*Dataset content*
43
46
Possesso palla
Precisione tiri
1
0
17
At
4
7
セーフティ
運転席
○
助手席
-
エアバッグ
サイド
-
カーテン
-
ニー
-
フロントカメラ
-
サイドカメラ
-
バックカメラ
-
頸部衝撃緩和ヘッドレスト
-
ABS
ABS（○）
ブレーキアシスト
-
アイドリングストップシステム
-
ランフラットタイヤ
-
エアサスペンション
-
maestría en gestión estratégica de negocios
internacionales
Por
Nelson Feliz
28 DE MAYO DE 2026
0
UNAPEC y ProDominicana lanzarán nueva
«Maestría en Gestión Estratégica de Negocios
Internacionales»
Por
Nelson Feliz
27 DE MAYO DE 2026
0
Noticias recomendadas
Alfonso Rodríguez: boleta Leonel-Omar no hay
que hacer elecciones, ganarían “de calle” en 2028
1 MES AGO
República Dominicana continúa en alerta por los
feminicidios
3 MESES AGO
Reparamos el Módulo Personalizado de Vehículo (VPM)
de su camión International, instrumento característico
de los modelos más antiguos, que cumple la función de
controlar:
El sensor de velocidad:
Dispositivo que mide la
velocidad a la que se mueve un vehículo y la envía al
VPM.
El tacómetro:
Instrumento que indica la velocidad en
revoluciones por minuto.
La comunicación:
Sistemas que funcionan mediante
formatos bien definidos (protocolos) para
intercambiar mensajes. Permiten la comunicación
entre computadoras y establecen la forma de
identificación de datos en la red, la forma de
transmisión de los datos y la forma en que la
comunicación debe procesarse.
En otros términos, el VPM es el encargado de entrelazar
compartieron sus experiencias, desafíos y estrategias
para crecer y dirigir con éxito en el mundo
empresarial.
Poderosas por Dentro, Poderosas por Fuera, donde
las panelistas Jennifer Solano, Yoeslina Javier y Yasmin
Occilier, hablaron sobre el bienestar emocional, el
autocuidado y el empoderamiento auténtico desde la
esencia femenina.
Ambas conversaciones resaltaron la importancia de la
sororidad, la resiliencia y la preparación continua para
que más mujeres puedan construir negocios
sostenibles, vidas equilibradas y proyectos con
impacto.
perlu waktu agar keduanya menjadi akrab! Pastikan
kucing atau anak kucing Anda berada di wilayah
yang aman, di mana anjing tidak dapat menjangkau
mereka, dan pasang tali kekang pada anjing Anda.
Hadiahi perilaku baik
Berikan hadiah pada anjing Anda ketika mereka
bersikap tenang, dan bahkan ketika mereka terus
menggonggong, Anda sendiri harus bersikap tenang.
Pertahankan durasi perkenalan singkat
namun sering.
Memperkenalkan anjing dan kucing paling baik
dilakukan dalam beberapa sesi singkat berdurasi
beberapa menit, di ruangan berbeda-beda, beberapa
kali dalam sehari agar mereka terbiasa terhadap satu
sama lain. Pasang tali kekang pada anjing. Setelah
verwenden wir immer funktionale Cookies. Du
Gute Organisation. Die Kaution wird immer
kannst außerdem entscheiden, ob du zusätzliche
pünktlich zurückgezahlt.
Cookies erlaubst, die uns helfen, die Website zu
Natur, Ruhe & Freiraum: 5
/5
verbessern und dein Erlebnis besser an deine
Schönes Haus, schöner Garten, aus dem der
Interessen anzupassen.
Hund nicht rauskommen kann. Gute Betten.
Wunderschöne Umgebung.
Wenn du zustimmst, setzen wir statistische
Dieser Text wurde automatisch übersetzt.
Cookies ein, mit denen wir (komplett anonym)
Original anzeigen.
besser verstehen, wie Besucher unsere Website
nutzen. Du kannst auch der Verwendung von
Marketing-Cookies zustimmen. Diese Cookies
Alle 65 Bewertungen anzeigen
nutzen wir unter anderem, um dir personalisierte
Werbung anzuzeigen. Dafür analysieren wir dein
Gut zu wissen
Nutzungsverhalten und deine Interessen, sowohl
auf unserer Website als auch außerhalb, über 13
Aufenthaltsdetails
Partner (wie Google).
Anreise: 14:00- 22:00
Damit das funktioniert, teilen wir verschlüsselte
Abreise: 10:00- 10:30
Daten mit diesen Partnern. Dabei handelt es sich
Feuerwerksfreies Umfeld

*Problem description*
Every record needs to be written out again, exactly as it was given.

*Finished task*
43
46
Possesso palla
Precisione tiri
1
0
17
At
4
7
セーフティ
運転席
○
助手席
-
エアバッグ
サイド
-
カーテン
-
ニー
-
フロントカメラ
-
サイドカメラ
-
バックカメラ
-
頸部衝撃緩和ヘッドレスト
-
ABS
ABS（○）
ブレーキアシスト
-
アイドリングストップシステム
-
ランフラットタイヤ
-
エアサスペンション
-
maestría en gestión estratégica de negocios
internacionales
Por
Nelson Feliz
28 DE MAYO DE 2026
0
UNAPEC y ProDominicana lanzarán nueva
«Maestría en Gestión Estratégica de Negocios
Internacionales»
Por
Nelson Feliz
27 DE MAYO DE 2026
0
Noticias recomendadas
Alfonso Rodríguez: boleta Leonel-Omar no hay
que hacer elecciones, ganarían “de calle” en 2028
1 MES AGO
República Dominicana continúa en alerta por los
feminicidios
3 MESES AGO
Reparamos el Módulo Personalizado de Vehículo (VPM)
de su camión International, instrumento característico
de los modelos más antiguos, que cumple la función de
controlar:
El sensor de velocidad:
Dispositivo que mide la
velocidad a la que se mueve un vehículo y la envía al
VPM.
El tacómetro:
Instrumento que indica la velocidad en
revoluciones por minuto.
La comunicación:
Sistemas que funcionan mediante
formatos bien definidos (protocolos) para
intercambiar mensajes. Permiten la comunicación
entre computadoras y establecen la forma de
identificación de datos en la red, la forma de
transmisión de los datos y la forma en que la
comunicación debe procesarse.
En otros términos, el VPM es el encargado de entrelazar
compartieron sus experiencias, desafíos y estrategias
para crecer y dirigir con éxito en el mundo
empresarial.
Poderosas por Dentro, Poderosas por Fuera, donde
las panelistas Jennifer Solano, Yoeslina Javier y Yasmin
Occilier, hablaron sobre el bienestar emocional, el
autocuidado y el empoderamiento auténtico desde la
esencia femenina.
Ambas conversaciones resaltaron la importancia de la
sororidad, la resiliencia y la preparación continua para
que más mujeres puedan construir negocios
sostenibles, vidas equilibradas y proyectos con
impacto.
perlu waktu agar keduanya menjadi akrab! Pastikan
kucing atau anak kucing Anda berada di wilayah
yang aman, di mana anjing tidak dapat menjangkau
mereka, dan pasang tali kekang pada anjing Anda.
Hadiahi perilaku baik
Berikan hadiah pada anjing Anda ketika mereka
bersikap tenang, dan bahkan ketika mereka terus
menggonggong, Anda sendiri harus bersikap tenang.
Pertahankan durasi perkenalan singkat
namun sering.
Memperkenalkan anjing dan kucing paling baik
dilakukan dalam beberapa sesi singkat berdurasi
beberapa menit, di ruangan berbeda-beda, beberapa
kali dalam sehari agar mereka terbiasa terhadap satu
sama lain. Pasang tali kekang pada anjing. Setelah
verwenden wir immer funktionale Cookies. Du
Gute Organisation. Die Kaution wird immer
kannst außerdem entscheiden, ob du zusätzliche
pünktlich zurückgezahlt.
Cookies erlaubst, die uns helfen, die Website zu
Natur, Ruhe & Freiraum: 5
/5
verbessern und dein Erlebnis besser an deine
Schönes Haus, schöner Garten, aus dem der
Interessen anzupassen.
Hund nicht rauskommen kann. Gute Betten.
Wunderschöne Umgebung.
Wenn du zustimmst, setzen wir statistische
Dieser Text wurde automatisch übersetzt.
Cookies ein, mit denen wir (komplett anonym)
Original anzeigen.
besser verstehen, wie Besucher unsere Website
nutzen. Du kannst auch der Verwendung von
Marketing-Cookies zustimmen. Diese Cookies
Alle 65 Bewertungen anzeigen
nutzen wir unter anderem, um dir personalisierte
Werbung anzuzeigen. Dafür analysieren wir dein
Gut zu wissen
Nutzungsverhalten und deine Interessen, sowohl
auf unserer Website als auch außerhalb, über 13
Aufenthaltsdetails
Partner (wie Google).
Anreise: 14:00- 22:00
Damit das funktioniert, teilen wir verschlüsselte
Abreise: 10:00- 10:30
Daten mit diesen Partnern. Dabei handelt es sich
Feuerwerksfreies Umfeld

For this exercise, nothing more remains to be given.